— Daftar Kegiatan —
• 1. Salin bagian teks tentang SNI 1971:2011, mulai dari "Tentang SNI 1971:2011" sampai dengan "dingin aspal emulsi.".
• 2. Dalam teks tentang SNI 1971:2011, standar ini adalah revisi dari standar apa?

Tentang SNI 1971:2011
SNI 1971:2011 Cara Uji Kadar Air Total Agregat dengan Pengeringan merupakan revisi dari SNI 03-1971-1990 dan merupakan adopsi modifikasi dari ASTM C566-97. SNI 1971:2011 digunakan untuk menentukan persentase air yang dapat menguap dari dalam contoh agregat dengan cara pengeringan. Hasil pengujian kadar air dapat digunakan dalam pekerjaan perencanaan campuran dan pengendalian mutu terhadap beton semen dan beton aspal campuran dingin aspal emulsi.

— Data Tersimpan —
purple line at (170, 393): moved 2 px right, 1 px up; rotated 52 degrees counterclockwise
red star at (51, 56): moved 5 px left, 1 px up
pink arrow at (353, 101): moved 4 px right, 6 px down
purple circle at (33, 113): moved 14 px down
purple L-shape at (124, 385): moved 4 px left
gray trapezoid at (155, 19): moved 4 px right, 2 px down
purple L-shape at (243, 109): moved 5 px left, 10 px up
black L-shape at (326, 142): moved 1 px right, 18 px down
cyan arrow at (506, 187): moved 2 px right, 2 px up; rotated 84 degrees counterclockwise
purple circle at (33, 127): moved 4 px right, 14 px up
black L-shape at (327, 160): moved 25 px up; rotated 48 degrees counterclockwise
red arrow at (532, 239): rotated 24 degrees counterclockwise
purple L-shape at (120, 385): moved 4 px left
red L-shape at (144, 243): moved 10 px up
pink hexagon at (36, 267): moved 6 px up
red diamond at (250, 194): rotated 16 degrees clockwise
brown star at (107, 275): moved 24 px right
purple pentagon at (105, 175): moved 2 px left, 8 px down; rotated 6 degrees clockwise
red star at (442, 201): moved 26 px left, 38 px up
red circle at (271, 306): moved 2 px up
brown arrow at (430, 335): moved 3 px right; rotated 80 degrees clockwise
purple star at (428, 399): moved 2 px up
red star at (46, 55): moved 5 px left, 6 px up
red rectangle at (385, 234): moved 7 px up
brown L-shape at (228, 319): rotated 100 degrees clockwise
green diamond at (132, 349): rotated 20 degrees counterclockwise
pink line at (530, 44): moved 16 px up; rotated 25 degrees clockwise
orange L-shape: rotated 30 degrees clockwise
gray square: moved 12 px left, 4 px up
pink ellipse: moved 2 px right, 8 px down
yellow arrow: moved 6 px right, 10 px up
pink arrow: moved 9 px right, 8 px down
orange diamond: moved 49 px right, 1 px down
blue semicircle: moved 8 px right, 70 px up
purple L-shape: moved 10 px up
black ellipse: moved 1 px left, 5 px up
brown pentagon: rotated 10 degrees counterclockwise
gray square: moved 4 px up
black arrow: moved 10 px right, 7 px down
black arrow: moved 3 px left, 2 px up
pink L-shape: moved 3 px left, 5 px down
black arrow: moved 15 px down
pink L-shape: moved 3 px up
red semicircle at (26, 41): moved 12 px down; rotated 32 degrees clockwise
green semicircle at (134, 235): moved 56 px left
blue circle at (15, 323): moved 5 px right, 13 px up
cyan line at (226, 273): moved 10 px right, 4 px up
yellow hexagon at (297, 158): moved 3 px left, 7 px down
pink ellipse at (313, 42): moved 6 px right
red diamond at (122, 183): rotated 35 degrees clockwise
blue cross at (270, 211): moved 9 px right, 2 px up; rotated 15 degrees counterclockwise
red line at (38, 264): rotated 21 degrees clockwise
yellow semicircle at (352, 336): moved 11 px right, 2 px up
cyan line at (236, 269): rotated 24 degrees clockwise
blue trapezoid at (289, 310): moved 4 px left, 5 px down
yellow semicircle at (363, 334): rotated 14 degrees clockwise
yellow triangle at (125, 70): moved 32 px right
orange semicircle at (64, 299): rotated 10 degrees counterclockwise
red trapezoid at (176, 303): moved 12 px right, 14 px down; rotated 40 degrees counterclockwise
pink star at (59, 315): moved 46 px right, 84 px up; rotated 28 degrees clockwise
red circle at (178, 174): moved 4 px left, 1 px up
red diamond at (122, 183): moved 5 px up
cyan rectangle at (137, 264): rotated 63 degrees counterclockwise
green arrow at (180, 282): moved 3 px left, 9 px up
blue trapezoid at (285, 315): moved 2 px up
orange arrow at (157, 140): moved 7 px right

— Tugas Terjawab —
• 1.
Tentang SNI 1971:2011
SNI 1971:2011 Cara Uji Kadar Air Total Agregat dengan Pengeringan merupakan revisi dari SNI 03-1971-1990 dan merupakan adopsi modifikasi dari ASTM C566-97. SNI 1971:2011 digunakan untuk menentukan persentase air yang dapat menguap dari dalam contoh agregat dengan cara pengeringan. Hasil pengujian kadar air dapat digunakan dalam pekerjaan perencanaan campuran dan pengendalian mutu terhadap beton semen dan beton aspal campuran dingin aspal emulsi.

• 2. SNI 03-1971-1990.